Archer is captured and told to stand trial by the Klingons. He is charged with helping rebels escape from the Empire. In other words, a group of people that asked the Enterprise for aid.
The tribunal area looks familiar for those of us who recall Star Trek VI: The Undiscovered Country.
There are also some familiar Klingon names tossed about through the course of the episode, including that of Duros. And as the case is presented we hear (and see) conflicting testimony, even as Archer convinces his legal counsel, Kolos (J.G. Hertzler who is best known for playing Martok on Deep Space Nine).
Kolos does fight for Archer, highlighting the Enterprise’s past encounters with the Klingons and Archer’s actions around and because of them. So, taking that into consideration, the death sentence is commuted, but Archer, and Kolos, both end up being sentenced to the dilithium mines of Rura Penthe – another familiar name and location.
In fact Archer’s furs look very familiar as well…
And of course, there’s a quick escape…
Still, I like a good court room episode, and this one fairly delivers, though so much of it seemed familiar, the sets, the result, the sentencing, that it’s almost difficult to see it as it’s own thing, and not compare it to The Undiscovered Country.
Having said that, it’s still quite a good episode.
Captain’s log: 10 January, 2153
Andre Bormanis pens this Travis Mayweather (Anthony Montgomery) episode that first aired on 16 April, 2003.
The Enterprise helmsman takes some time away from his assignment to come aboard the Horizon, his family’s freighter, and the place he was born and raised.

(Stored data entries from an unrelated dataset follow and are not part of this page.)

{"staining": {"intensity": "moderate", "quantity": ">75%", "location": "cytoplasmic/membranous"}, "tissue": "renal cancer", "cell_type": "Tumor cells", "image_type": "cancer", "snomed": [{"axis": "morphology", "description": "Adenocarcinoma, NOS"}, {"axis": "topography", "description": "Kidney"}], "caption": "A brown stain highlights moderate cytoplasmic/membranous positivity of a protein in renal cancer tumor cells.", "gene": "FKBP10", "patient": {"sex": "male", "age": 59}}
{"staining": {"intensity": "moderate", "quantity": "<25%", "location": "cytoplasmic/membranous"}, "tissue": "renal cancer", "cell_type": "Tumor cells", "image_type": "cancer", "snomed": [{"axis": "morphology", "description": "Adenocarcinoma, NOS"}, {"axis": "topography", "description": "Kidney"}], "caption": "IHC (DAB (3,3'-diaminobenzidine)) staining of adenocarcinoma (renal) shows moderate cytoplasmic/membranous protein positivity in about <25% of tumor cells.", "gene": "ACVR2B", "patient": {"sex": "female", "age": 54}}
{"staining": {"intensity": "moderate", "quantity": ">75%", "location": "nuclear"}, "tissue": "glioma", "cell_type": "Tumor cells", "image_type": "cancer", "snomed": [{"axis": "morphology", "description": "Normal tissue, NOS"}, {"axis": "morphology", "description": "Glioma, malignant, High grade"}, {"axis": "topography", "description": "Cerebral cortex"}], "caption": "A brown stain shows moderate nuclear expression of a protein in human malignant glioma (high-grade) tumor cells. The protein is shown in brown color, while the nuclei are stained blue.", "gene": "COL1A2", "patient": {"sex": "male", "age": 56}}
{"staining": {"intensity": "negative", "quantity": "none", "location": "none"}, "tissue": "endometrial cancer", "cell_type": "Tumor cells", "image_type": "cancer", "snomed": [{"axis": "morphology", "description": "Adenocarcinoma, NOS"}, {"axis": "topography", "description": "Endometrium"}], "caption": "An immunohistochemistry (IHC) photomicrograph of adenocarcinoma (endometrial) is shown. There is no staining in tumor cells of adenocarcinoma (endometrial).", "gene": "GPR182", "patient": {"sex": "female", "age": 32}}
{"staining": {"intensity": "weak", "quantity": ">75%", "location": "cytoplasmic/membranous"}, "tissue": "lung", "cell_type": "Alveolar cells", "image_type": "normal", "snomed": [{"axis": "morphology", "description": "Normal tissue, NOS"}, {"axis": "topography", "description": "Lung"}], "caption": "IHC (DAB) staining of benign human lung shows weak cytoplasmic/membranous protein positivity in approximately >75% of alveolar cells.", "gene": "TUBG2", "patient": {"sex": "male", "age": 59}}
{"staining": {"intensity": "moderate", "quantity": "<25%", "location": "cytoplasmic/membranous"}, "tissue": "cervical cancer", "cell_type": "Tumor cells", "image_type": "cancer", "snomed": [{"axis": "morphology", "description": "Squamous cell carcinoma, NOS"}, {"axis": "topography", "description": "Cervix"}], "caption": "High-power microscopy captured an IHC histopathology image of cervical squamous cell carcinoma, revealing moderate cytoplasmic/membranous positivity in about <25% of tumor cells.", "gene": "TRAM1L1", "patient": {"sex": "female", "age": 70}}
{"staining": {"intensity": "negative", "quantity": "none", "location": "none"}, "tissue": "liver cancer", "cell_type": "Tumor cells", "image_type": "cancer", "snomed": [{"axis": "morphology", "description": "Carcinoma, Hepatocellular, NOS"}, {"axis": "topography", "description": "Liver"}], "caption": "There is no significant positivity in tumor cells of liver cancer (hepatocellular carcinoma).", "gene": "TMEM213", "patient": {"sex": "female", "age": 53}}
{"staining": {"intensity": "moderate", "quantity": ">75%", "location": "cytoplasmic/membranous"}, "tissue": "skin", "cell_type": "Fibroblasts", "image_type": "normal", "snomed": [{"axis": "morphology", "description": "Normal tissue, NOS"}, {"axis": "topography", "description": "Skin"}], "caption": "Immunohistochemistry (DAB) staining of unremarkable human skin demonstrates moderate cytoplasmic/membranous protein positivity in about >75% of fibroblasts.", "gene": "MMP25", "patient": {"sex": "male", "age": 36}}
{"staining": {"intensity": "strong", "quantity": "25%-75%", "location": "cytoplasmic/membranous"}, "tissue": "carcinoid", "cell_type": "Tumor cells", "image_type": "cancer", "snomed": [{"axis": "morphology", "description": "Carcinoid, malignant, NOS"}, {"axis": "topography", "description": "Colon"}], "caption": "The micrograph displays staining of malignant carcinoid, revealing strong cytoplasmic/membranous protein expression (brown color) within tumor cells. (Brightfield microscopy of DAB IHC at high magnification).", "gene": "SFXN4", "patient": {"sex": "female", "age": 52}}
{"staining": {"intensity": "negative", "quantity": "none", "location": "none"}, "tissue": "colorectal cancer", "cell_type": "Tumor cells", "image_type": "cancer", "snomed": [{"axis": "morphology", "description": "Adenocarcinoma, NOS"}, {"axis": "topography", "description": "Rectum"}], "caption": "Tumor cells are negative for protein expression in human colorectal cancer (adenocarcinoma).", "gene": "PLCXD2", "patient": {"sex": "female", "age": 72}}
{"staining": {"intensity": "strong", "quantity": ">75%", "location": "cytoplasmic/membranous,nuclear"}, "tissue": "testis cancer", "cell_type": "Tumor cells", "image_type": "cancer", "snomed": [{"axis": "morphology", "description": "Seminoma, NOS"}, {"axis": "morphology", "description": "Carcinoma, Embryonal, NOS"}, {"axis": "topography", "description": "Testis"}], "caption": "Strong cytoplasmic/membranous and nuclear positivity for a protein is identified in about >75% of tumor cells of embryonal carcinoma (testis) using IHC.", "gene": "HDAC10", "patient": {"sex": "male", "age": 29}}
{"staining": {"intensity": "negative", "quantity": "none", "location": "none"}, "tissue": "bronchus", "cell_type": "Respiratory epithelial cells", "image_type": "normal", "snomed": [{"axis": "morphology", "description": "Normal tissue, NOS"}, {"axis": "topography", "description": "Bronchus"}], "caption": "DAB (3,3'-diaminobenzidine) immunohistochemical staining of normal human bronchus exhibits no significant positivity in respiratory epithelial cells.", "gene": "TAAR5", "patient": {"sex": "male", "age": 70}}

Unfortunately, what was supposed to be a joyous reunion is marred by the death of Travis’ father before he can join his family aboard the Horizon.
And that causes some problems with the rest of his family.
I like that Travis got his own episode to shine in, and he Montgomery works easily with what is given to him. And honestly it makes me want more episodes for him. It also gives us a look at what life is like for other people in the still blossoming realm of space exploration and the early days of Starfleet and the Federation.
In terms of continuity movie night continues with the original Frankenstein movie, and Trip (Connor Trinneer) invites T’Pol (Jolene Blalock) and Mayweather suggests that Starfleet create larger ships that can carry families with them on longer missions.